Hotel Sunnybank requires a lot of strategic changes involving its policies, vision and mission and probably the management and its staff. We also recommend to change certain interiors and also to involve existing staff more in any discussion related to changes in the hotel since it would make them feel involved and honest. There is a huge requirement to have a holistic approach as right now the teams are working in silos and thus the objective of the hotel is not met and it is leading to bad customer experience. Thus we recommend having a counseling session with staff and also reviewing hotel policies and make them transparent in dealings as it is the basic requirement of a hotel to be transparent in pricing and policies. We should also have a training program that is up to date in its curriculum and is conducted at regular intervals to keep staff abreast of changing technology and times.

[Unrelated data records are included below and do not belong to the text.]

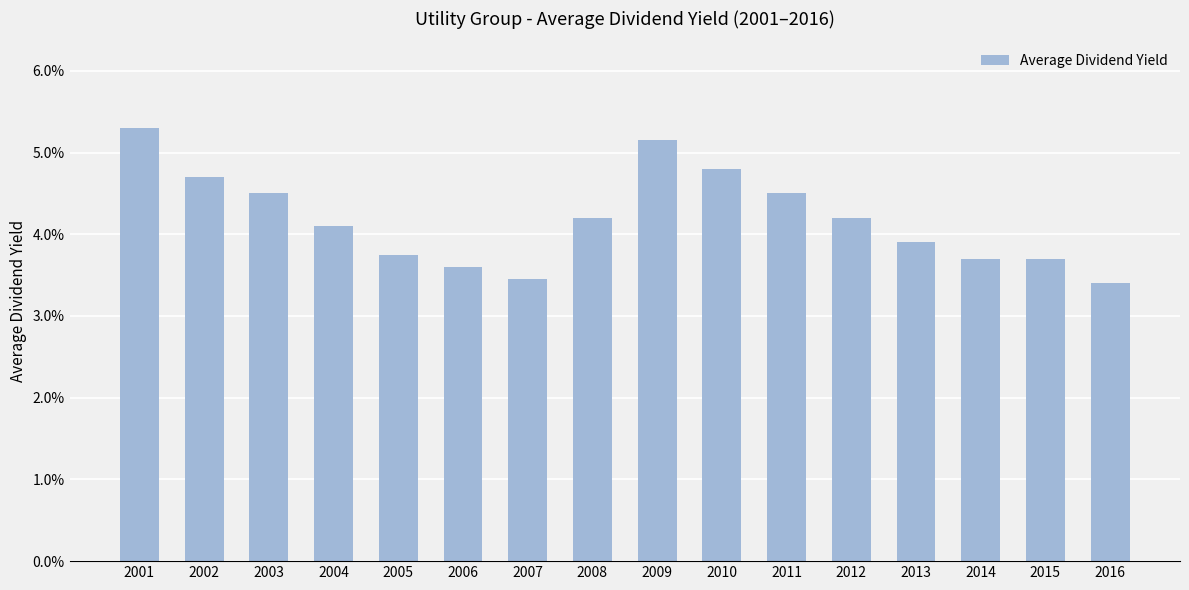

Does the chart contain any negative values?

No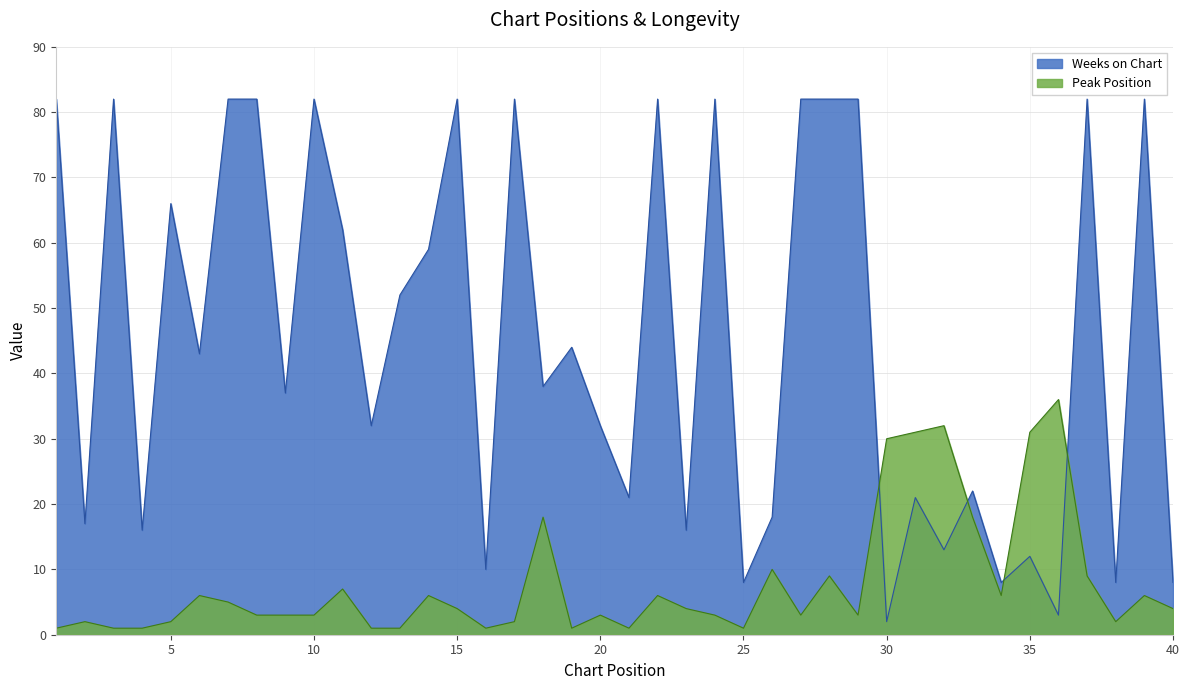

At which label is Weeks on Chart closest to 42?

6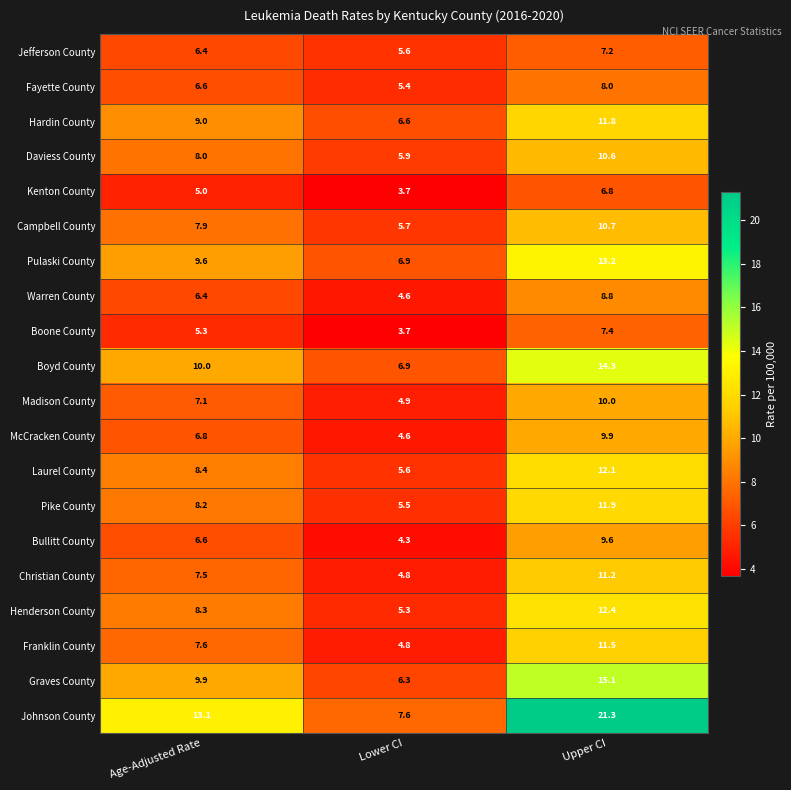

What is the difference between the second highest and minimum values in the Boone County series?

1.6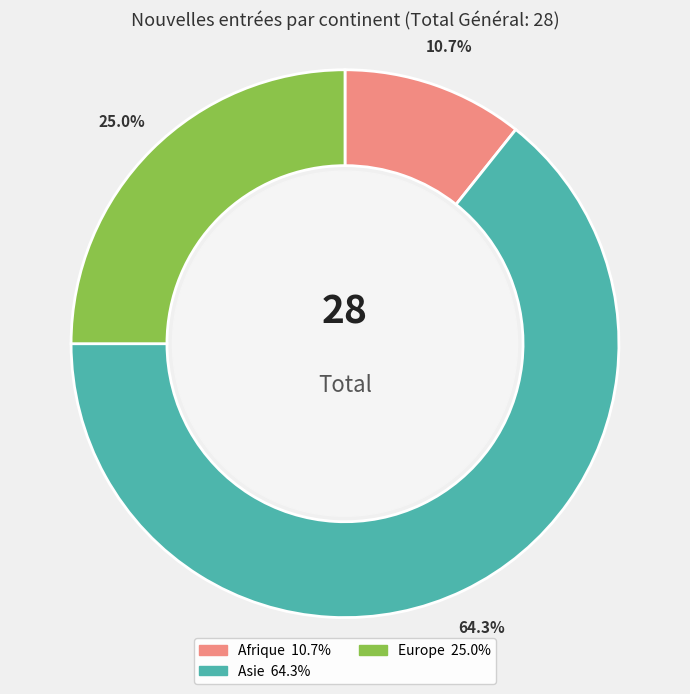

To the nearest percent, what is the average slice percentage?

33%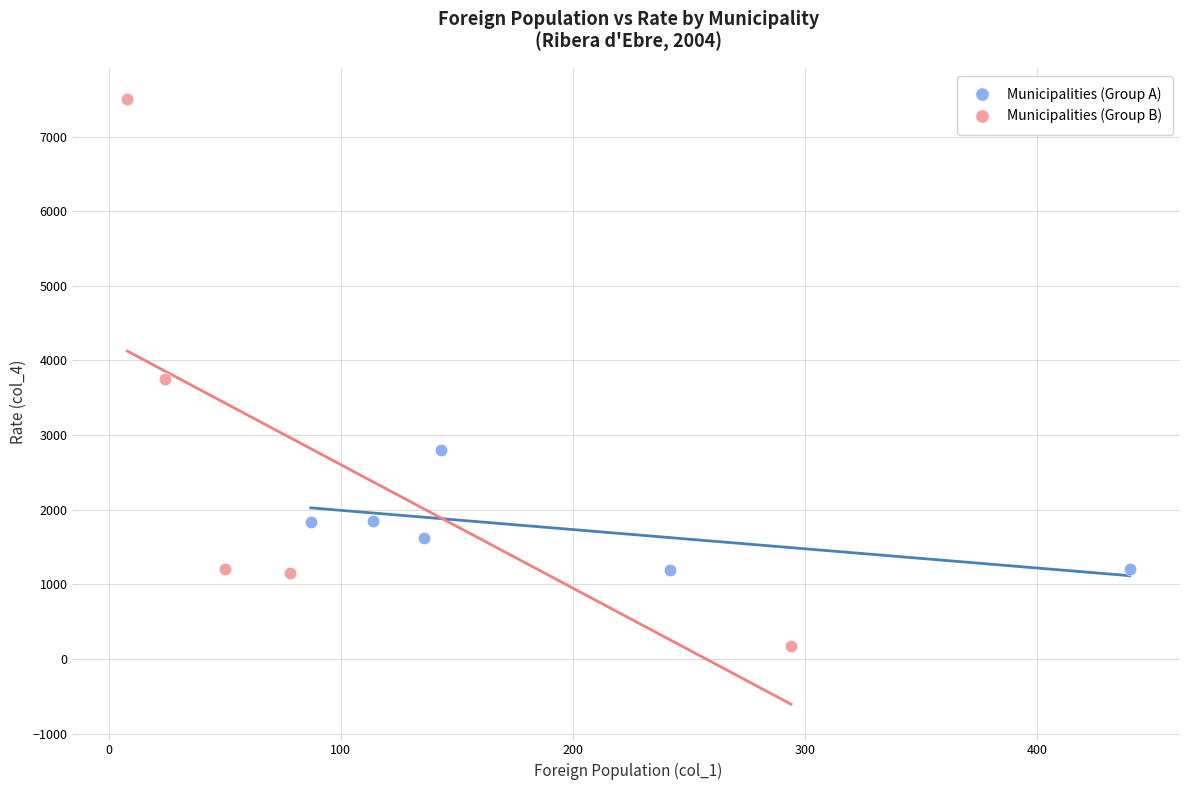

Which series contains the highest Y value?

Municipalities (Group B)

As such, there has been no relationship between the numbers along with having a nature of service quality dimensions. It would include how Hotel Sunnybank, has multidimensional factors, substantially held as per the particular dimension and relate with the different service types. To relate with the restaurant service quality it is important to access, relate with the outcomes and even substantially understand the process of service delivery. It can create a type of food quality, the physical environment and even holding the service to improve the restaurant service quality (Tseng, 2016).